On Sun, 18 Jul 2004, Bill Stewart wrote:
If you're trying to build a usable cellphone, you've got much more stringent design criteria than a deskphone.
I am painfully aware of it.
You've got packaging requirements that force you into serious industrial design if you want something pocket-sized with good battery life, plus you've got to implement all the cellular interface features.
Or use the off-the-shelf modules for industrial applications that already do it, and add some glue logic.
If you're willing to build a backpack-phone, that's a lot simpler, because you can use a laptop with a [pick-your-favorite-cellular-data-standard] card and either a wired headset or a Bluetooth frob for a BT headset.
Check the Gumstix and the Enfora Enabler specs.
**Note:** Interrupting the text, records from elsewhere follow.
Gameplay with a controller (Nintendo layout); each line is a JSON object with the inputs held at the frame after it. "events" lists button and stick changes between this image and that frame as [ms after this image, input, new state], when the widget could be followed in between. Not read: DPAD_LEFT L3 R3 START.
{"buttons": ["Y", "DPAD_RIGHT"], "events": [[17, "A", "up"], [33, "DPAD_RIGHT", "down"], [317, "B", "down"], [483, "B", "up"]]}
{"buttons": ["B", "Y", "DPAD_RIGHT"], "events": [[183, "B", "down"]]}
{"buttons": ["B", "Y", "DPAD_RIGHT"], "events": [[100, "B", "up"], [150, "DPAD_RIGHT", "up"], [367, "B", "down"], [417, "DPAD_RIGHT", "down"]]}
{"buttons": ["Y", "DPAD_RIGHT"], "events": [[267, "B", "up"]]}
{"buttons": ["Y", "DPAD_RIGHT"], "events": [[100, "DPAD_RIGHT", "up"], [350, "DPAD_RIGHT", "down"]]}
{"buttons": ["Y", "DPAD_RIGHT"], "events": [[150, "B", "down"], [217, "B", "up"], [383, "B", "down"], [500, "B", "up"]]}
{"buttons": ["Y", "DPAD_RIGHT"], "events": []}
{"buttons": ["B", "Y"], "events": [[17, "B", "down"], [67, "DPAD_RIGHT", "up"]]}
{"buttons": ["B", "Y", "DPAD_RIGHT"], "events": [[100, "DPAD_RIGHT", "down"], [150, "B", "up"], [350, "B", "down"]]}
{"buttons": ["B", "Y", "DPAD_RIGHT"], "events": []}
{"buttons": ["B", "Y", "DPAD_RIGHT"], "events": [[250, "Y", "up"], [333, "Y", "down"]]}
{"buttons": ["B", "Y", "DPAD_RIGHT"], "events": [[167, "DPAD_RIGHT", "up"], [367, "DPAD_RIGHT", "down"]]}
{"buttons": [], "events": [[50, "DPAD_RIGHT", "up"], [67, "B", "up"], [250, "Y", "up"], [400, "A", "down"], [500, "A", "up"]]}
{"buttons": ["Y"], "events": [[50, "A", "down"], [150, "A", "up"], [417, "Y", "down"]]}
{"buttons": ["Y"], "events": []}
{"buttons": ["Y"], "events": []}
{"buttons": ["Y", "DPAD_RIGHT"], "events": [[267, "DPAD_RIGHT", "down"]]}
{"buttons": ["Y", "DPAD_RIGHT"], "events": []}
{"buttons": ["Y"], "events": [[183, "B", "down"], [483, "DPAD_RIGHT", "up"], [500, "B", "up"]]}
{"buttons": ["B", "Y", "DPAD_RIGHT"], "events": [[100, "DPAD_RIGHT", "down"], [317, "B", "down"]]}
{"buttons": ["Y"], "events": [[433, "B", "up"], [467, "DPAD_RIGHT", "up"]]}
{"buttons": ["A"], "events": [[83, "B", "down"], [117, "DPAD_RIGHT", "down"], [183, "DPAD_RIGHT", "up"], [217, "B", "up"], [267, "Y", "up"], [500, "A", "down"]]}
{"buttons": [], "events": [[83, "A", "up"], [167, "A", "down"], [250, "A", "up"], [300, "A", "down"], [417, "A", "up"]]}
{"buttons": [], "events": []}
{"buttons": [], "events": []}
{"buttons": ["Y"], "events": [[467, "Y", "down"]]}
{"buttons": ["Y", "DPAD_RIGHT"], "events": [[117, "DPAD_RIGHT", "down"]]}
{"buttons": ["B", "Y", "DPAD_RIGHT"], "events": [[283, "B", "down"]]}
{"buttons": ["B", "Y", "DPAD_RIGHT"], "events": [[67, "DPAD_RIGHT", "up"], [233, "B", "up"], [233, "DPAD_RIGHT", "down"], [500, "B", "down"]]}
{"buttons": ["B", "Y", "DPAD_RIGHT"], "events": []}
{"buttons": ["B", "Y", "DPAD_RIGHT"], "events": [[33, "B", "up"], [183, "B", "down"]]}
The first is the equivalent of a grossly stripped-down laptop (80x20x6 mm, few mA sleep, 50 mA command-wait, 250mA full power w/o Bluetooth), the second one is the equivalent of a comm card (GSM/GPRS, 50x30x3 mm, tri-band 5mA standby). The laptop approach is good for prototyping, though.
I'm not aware of any cellular data cards in PDA-usable format (unless you've got a PDA big enough for PCMCIA), but you could take a GSM etc. phone with a wired interface to a PDA.
I'd try the Enfora module in that case. RS232 for data and control, and analog I/O for voice. The PDA approach definitely has its merit.